• [Given data]
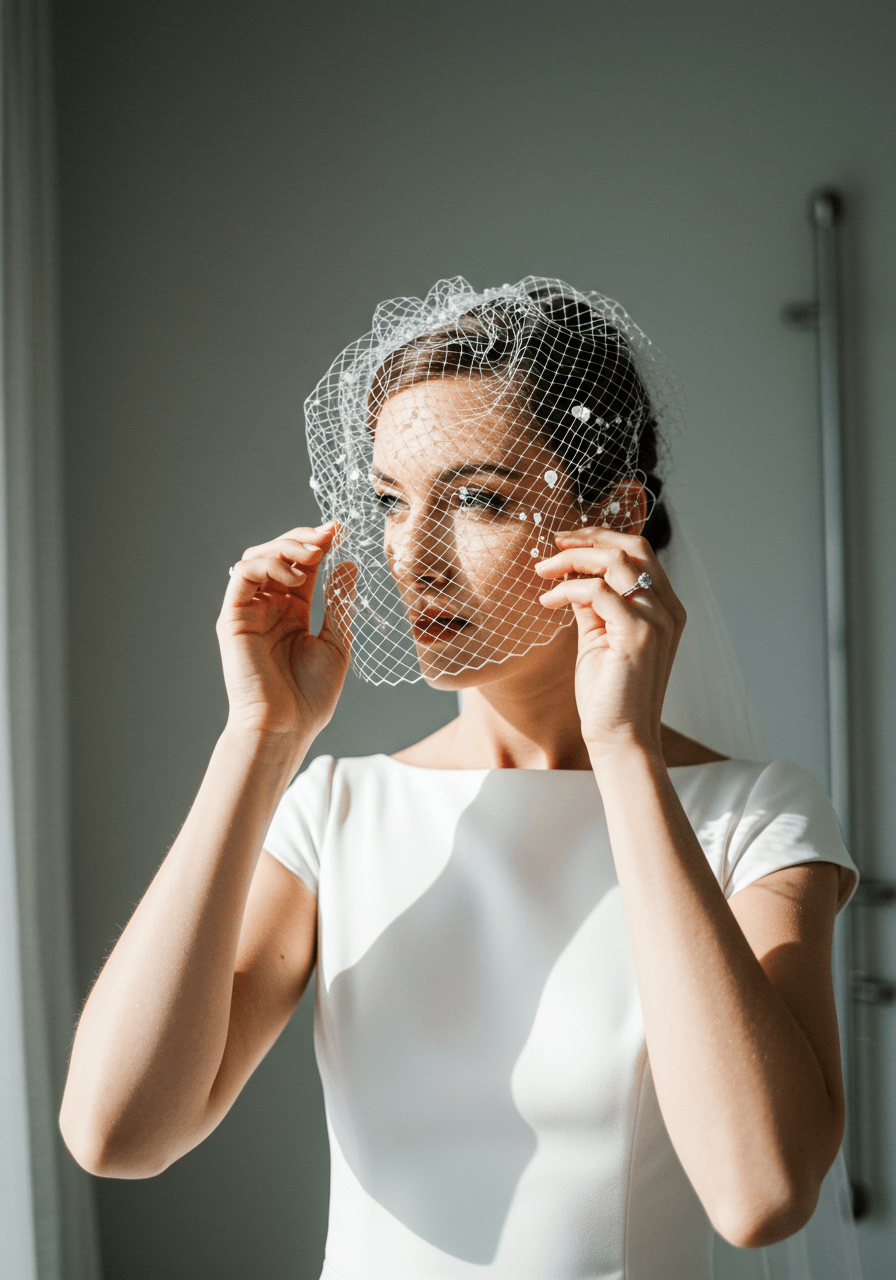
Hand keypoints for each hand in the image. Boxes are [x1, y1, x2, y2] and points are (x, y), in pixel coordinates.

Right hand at [216, 523, 355, 743]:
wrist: (285, 727)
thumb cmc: (310, 695)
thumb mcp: (336, 642)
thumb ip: (338, 603)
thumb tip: (348, 563)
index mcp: (293, 611)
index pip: (302, 565)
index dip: (319, 544)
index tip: (340, 530)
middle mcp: (269, 607)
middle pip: (278, 554)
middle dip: (302, 539)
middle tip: (327, 536)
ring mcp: (249, 611)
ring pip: (257, 557)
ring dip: (285, 546)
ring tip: (313, 553)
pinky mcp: (233, 617)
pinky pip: (242, 575)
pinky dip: (267, 563)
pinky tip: (294, 574)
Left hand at [535, 528, 684, 757]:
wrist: (620, 738)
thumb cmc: (608, 694)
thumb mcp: (599, 638)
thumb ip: (594, 606)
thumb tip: (574, 576)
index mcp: (664, 607)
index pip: (639, 552)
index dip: (600, 538)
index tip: (565, 542)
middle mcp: (667, 609)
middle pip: (633, 546)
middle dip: (589, 537)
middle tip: (554, 543)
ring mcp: (656, 620)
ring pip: (616, 561)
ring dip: (573, 559)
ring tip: (543, 570)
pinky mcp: (638, 635)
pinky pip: (597, 591)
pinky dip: (568, 589)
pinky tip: (548, 601)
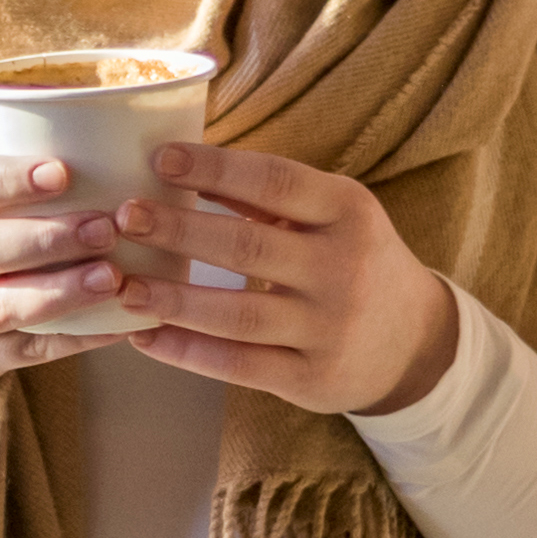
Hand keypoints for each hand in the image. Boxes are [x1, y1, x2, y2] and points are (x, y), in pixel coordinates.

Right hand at [0, 138, 133, 412]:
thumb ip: (8, 176)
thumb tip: (103, 134)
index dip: (9, 179)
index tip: (63, 172)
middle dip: (46, 239)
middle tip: (105, 229)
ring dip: (60, 292)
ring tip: (111, 277)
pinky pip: (26, 351)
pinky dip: (76, 337)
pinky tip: (118, 322)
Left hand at [113, 137, 459, 416]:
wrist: (414, 341)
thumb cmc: (353, 260)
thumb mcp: (332, 216)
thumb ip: (267, 195)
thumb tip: (180, 163)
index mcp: (348, 211)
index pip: (274, 181)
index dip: (214, 169)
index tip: (158, 157)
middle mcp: (342, 268)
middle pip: (247, 247)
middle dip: (179, 231)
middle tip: (123, 217)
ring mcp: (328, 329)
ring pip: (237, 315)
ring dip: (172, 300)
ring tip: (122, 286)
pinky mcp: (312, 379)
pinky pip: (238, 366)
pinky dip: (186, 353)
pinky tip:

• [Problem statement] All lines in the listing above between the line with "index pip: (302, 565)" and the line with "thumb cmc: (608, 694)", inclusive, should be set down exactly, and no line outside that range.

• [Problem solution]
index pip: (302, 565)
index dip: (319, 544)
index tip: (340, 530)
middle mcp: (269, 607)
middle pip: (278, 554)
middle dip: (302, 539)
middle tip: (327, 536)
ring mcp: (249, 611)
ring pip: (257, 557)
ring dip: (285, 546)
ring tip: (313, 553)
pinky mcp: (233, 617)
pinky pip: (242, 575)
pinky dip: (267, 563)
pinky tip: (294, 574)
Left hand at [535, 528, 684, 757]:
wrist: (620, 738)
thumb cmc: (608, 694)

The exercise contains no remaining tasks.